Brazilian Beef Still Leaves Bad Taste in Brussels
The FVO presented a report to the Agriculture committee which found that 50% of the farms inspected in Brazil in their recent mission had either minor or major faults.
Smith, who has been active on the issue for a number of years, and with colleagues previously exerted successful political pressure on the Commission to ban imports, disagrees with the Report's overall conclusion that the situation in Brazil is adequate, and has backed the call from the Irish Farmers Association for a pre-emptive ban on imports until standards demonstrably improve.
Speaking after the meeting, Smith said:
"It is worth putting the victory the Parliament won on Brazilian beef in context. In 2007, 30,000 Brazilian holdings were authorised to export to the EU, and the EU duly imported 300,000 tonnes of Brazilian beef. Following the consistent pressure from myself and others, the total ban, subsequently replaced with new and tighter rules, saw the number of authorised holdings fall to 100, and the imports fall to 10,000 tonnes. But this has been creeping up, and today some 1,300 holdings are authorised, admittedly only accounting for 1% of Brazil's national herd but given the scale of Brazil still a significant potential for inequity.

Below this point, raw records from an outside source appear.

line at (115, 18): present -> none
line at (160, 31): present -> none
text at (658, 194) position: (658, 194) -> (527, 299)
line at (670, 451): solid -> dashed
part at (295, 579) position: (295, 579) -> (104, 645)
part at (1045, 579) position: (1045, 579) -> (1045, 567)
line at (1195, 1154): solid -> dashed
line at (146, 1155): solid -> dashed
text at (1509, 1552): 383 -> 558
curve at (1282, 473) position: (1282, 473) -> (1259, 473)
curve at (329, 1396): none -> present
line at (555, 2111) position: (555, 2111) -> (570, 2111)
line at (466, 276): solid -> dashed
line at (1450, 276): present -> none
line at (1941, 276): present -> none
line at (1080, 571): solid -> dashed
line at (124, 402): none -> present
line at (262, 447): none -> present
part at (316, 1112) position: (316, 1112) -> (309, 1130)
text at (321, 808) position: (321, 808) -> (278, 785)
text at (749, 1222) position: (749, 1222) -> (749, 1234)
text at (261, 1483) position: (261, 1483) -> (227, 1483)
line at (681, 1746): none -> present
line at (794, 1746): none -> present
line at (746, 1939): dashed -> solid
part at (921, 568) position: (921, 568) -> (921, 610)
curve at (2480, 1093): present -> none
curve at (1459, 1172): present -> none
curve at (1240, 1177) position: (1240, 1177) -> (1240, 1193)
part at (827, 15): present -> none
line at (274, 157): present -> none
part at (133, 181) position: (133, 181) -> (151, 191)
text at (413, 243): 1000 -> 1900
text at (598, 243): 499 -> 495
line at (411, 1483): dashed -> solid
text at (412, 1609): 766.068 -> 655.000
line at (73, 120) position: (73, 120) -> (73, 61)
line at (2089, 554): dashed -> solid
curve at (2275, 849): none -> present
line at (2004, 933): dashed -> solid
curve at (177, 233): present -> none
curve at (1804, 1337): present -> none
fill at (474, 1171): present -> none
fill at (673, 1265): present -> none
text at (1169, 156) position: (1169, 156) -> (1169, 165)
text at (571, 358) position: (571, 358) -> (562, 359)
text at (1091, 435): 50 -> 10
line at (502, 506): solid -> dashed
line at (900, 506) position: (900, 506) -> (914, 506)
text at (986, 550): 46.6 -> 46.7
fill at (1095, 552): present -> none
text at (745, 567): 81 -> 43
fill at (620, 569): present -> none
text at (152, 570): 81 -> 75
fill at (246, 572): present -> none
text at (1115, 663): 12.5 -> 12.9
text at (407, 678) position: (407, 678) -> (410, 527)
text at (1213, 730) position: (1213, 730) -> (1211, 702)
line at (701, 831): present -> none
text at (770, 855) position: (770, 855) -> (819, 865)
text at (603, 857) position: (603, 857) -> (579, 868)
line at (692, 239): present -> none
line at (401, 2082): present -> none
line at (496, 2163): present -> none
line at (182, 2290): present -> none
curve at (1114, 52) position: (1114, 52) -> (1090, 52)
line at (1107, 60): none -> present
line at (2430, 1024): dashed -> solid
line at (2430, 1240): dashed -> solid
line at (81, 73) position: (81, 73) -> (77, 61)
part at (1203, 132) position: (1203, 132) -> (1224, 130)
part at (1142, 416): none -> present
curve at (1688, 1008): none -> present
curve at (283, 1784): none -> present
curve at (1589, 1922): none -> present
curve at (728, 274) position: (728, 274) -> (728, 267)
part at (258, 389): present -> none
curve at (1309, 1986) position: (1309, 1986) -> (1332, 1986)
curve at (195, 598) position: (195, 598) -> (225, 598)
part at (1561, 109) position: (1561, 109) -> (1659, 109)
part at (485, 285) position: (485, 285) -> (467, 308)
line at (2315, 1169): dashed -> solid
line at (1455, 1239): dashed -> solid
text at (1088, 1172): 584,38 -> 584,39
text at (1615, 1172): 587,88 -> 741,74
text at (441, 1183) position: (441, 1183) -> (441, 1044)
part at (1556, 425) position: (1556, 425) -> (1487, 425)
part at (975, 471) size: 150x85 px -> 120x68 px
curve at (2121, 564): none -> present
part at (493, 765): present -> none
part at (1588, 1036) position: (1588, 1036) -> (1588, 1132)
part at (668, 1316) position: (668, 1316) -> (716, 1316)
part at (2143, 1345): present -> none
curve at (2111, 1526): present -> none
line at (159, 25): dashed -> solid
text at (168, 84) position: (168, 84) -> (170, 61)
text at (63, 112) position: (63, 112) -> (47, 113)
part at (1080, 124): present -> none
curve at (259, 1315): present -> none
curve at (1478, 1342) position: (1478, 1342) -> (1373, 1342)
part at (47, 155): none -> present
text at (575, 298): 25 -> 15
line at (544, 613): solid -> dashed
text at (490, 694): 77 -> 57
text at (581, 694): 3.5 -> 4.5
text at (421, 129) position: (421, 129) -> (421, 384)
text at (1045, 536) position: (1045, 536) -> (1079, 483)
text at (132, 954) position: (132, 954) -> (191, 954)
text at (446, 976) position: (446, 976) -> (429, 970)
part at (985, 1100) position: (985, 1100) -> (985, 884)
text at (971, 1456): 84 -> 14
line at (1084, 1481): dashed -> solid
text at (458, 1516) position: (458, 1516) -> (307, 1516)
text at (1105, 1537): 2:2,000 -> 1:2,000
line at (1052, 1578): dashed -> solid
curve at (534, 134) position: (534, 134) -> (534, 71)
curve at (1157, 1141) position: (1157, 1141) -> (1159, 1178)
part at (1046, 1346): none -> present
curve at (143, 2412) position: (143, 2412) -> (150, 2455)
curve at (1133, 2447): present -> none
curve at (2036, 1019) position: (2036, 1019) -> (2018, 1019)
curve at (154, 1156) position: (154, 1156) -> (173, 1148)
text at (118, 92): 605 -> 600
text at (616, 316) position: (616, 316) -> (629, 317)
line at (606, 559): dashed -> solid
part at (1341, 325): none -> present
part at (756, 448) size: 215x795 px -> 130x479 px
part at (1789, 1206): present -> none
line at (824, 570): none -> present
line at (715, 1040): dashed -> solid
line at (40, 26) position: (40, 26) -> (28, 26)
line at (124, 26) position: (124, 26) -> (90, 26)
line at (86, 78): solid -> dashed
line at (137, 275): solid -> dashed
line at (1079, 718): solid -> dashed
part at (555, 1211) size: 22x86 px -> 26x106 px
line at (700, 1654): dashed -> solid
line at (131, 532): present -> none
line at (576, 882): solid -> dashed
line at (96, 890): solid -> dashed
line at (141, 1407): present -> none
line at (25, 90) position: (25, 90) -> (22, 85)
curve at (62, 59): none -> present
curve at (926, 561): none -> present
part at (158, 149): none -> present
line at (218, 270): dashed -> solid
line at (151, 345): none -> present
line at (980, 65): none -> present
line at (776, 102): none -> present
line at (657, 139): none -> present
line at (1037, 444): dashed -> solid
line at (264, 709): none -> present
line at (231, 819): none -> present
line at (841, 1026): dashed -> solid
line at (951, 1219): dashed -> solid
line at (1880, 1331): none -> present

"The new rules brought in after the pre-emptive ban are all good on paper, and I have no difficulty with Brazilian beef being imported to the EU so long as it demonstrably matches our standards. However, if the traceability is not watertight then the whole package is called into question, and I am not convinced traceability is watertight.
"The FVO report details the twelve inspections the FVO officials made, unannounced, of authorised Brazilian holdings chosen at random. The findings do not convince me that Brazilian beef has a clean bill of health.Three of the holdings had minor faults in their traceability, and three had major faults, so only half of authorised holdings had a clean bill of health and our consumers deserve better.
"The FVO is of the view that the faults were sufficiently inconsequential to merit the continuing importation of Brazilian beef, but it is clear after today's meeting that I and plenty others are not convinced. I will be continuing to pressure on this issue until it can be proven that Brazil meets our standards."